Enjoji lo guardò di sbieco, arrabbiato più che mai. « Secondo te cosa fa una coppia al Lunapark il giorno dopo Natale? E vedi di starci alla larga, dannato! »
Minoru replicò, alterandosi a sua volta. « Guarda che sei tu che ti sei avvicinato! »
« Ma non per parlare con te, stronzo! Dopo tutto quello che hai combinato, sei l’ultima persona con cui avrò il piacere di parlare! »
Le loro urla avevano fatto sparire gran parte delle persone, e venivano evitati come la peste. Attorno a loro non c’era più anima viva, a parte qualche temerario a cui non importava granché dei litigi altrui. Poiché stava iniziando a vergognarsi, Ranmaru coprì la bocca di Enjoji con una mano. « Smettetela di urlare, state dando spettacolo! Datevi una calmata! »
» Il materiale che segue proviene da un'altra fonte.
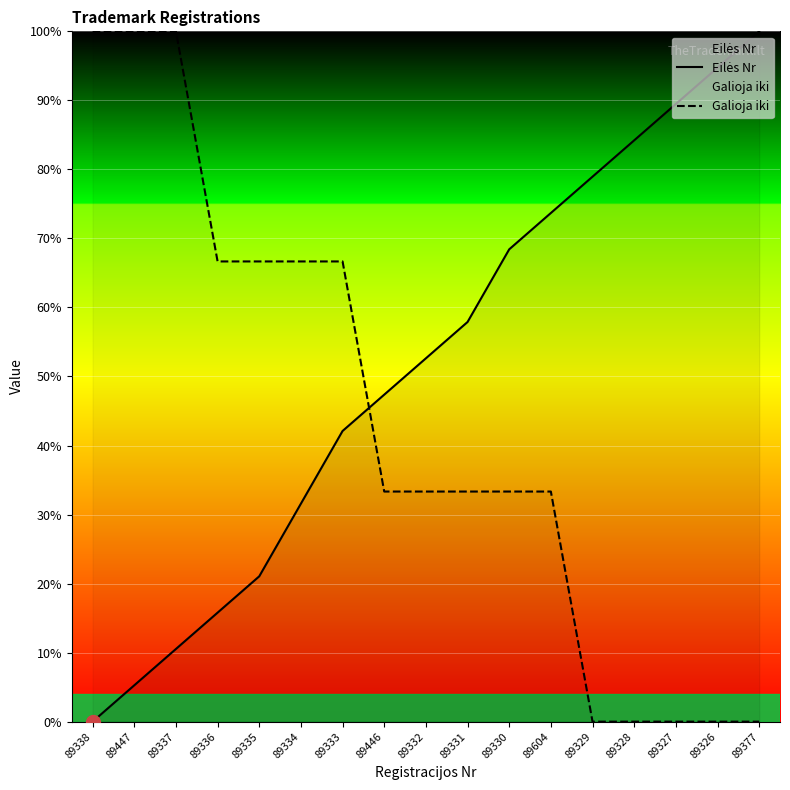

At how many categories does at least one series exceed 74?

8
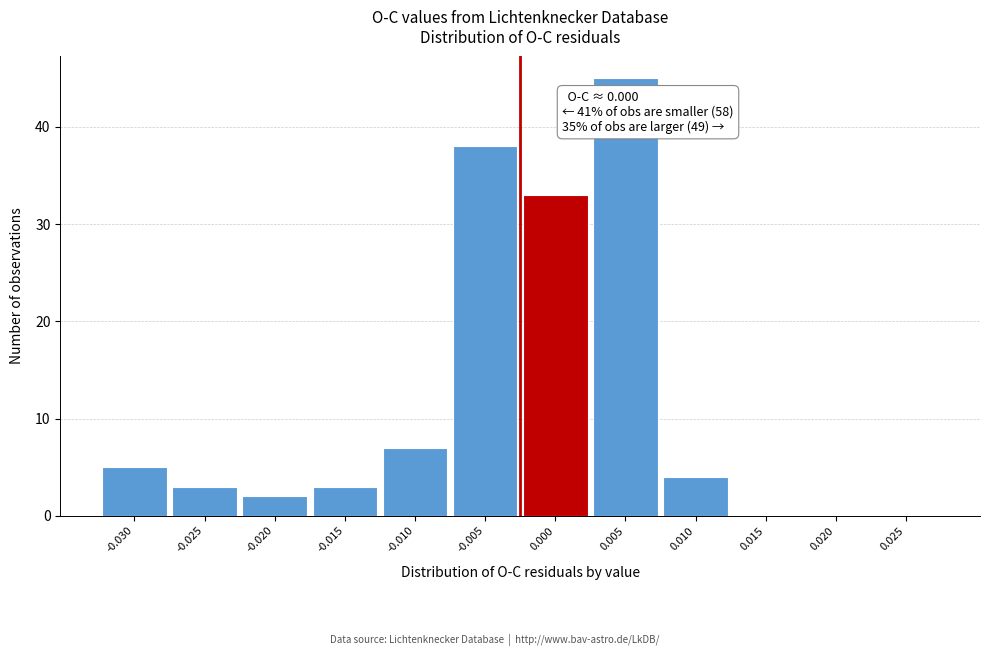

Reading left to right, extract all data points from this chart.

-0.030=5	-0.025=3	-0.020=2	-0.015=3	-0.010=7	-0.005=38	0.000=33	0.005=45	0.010=4	0.015=0	0.020=0	0.025=0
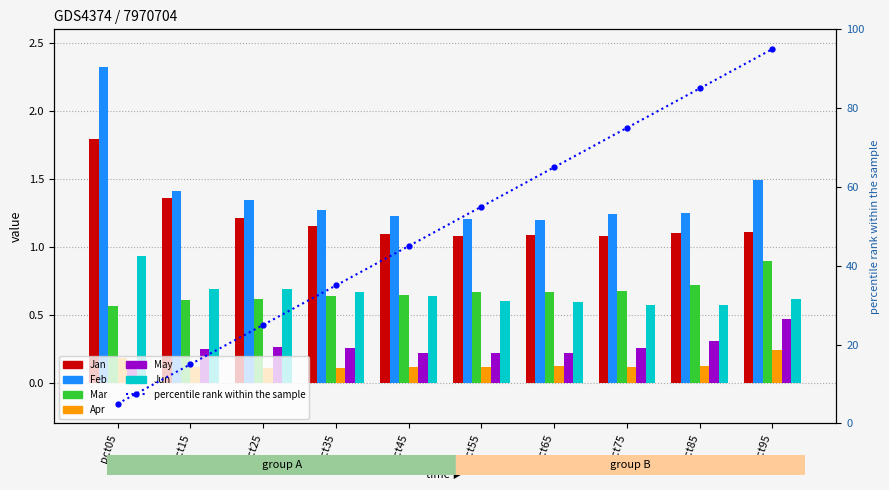

Reading left to right, extract all data points from this chart.

Jan: pct05=1.8	pct15=1.4	pct25=1.2	pct35=1.2	pct45=1.1	pct55=1.1	pct65=1.1	pct75=1.1	pct85=1.1	pct95=1.1
Feb: pct05=2.3	pct15=1.4	pct25=1.3	pct35=1.3	pct45=1.2	pct55=1.2	pct65=1.2	pct75=1.2	pct85=1.2	pct95=1.5
Mar: pct05=0.6	pct15=0.6	pct25=0.6	pct35=0.6	pct45=0.6	pct55=0.7	pct65=0.7	pct75=0.7	pct85=0.7	pct95=0.9
Apr: pct05=0.2	pct15=0.1	pct25=0.1	pct35=0.1	pct45=0.1	pct55=0.1	pct65=0.1	pct75=0.1	pct85=0.1	pct95=0.2
May: pct05=0.1	pct15=0.2	pct25=0.3	pct35=0.3	pct45=0.2	pct55=0.2	pct65=0.2	pct75=0.3	pct85=0.3	pct95=0.5
Jun: pct05=0.9	pct15=0.7	pct25=0.7	pct35=0.7	pct45=0.6	pct55=0.6	pct65=0.6	pct75=0.6	pct85=0.6	pct95=0.6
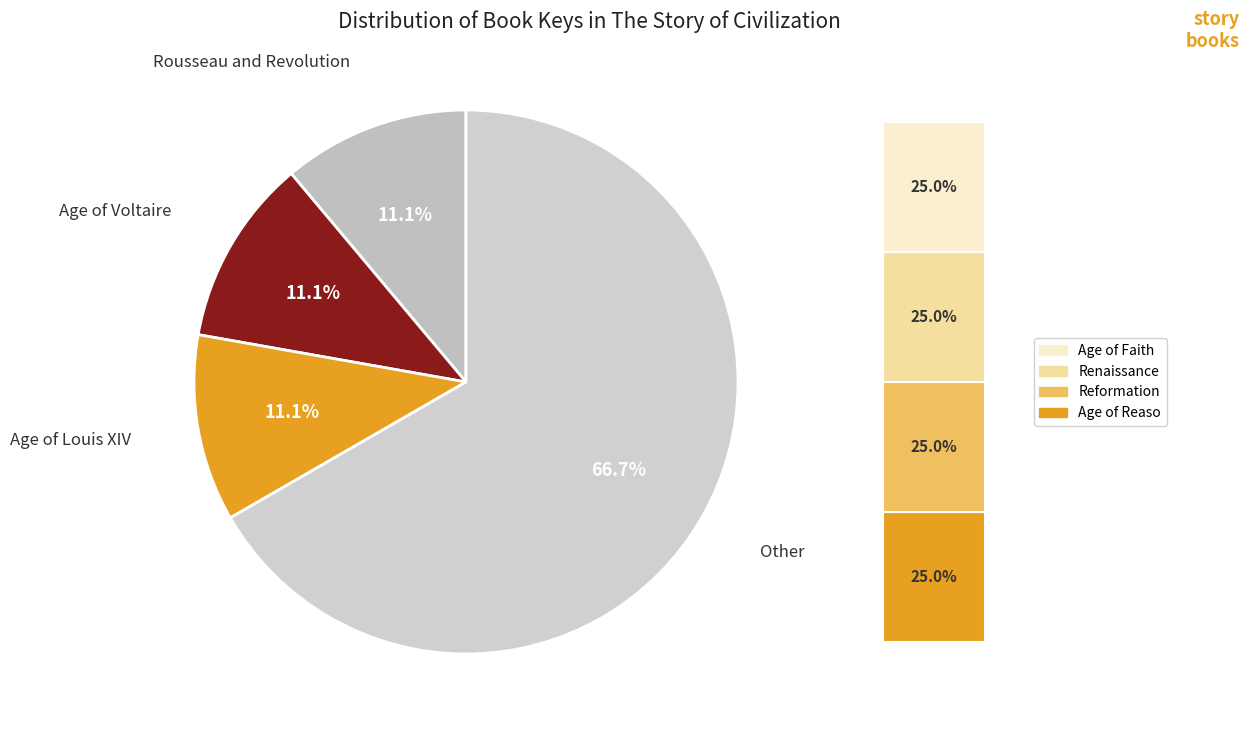

True or false: Age of Faith accounts for 24% of the total.

False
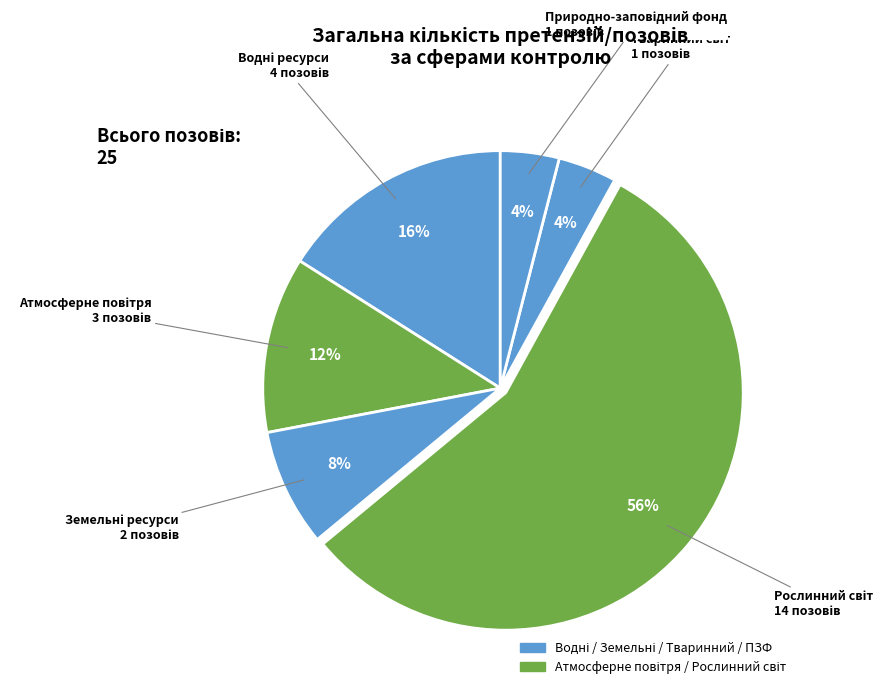

How many segments does this pie chart have?

6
Enjoji smise di fare resistenza e cercò di abbassare il tono, anche se il tentativo non andò a buon fine. Vedendo che le acque si erano un po’ calmate, Ranmaru proseguì. « Cerchiamo di fare ordine… Sagano, cosa ci fai qui? Non dovresti essere a Kyoto? »
Kai cambiò immediatamente espressione, e sorrise solare all’adorato amico e spadaccino tanto ammirato, cosa che infastidì ulteriormente Enjoji: odiava non essere preso in considerazione. « Sono venuto qui con Masa, ma per colpa di questo stupido, l’ho perso di vista. » E indicò Minoru, che cercò di colpirlo. « Stupido a chi?! »
« Ho detto basta! », urlò Ranmaru.
Si bloccarono. Era meglio non far arrabbiare Ranmaru perché, anche se aveva abbandonato il kendo, riusciva a intimorire lo stesso le persone, e questo Kai lo sapeva bene. Si ricordò di quando, una volta, per la paura di perdere un Enjoji in fin di vita, brandì una spada vera contro alcuni membri della Yakuza. Se Masanori Araki, colui che ha cresciuto Kai, non l’avesse fermato, sarebbe stato anche capace di ucciderli. Certo, in questo caso non sarebbe arrivato a tanto, ma era sempre meglio non tentare la sorte.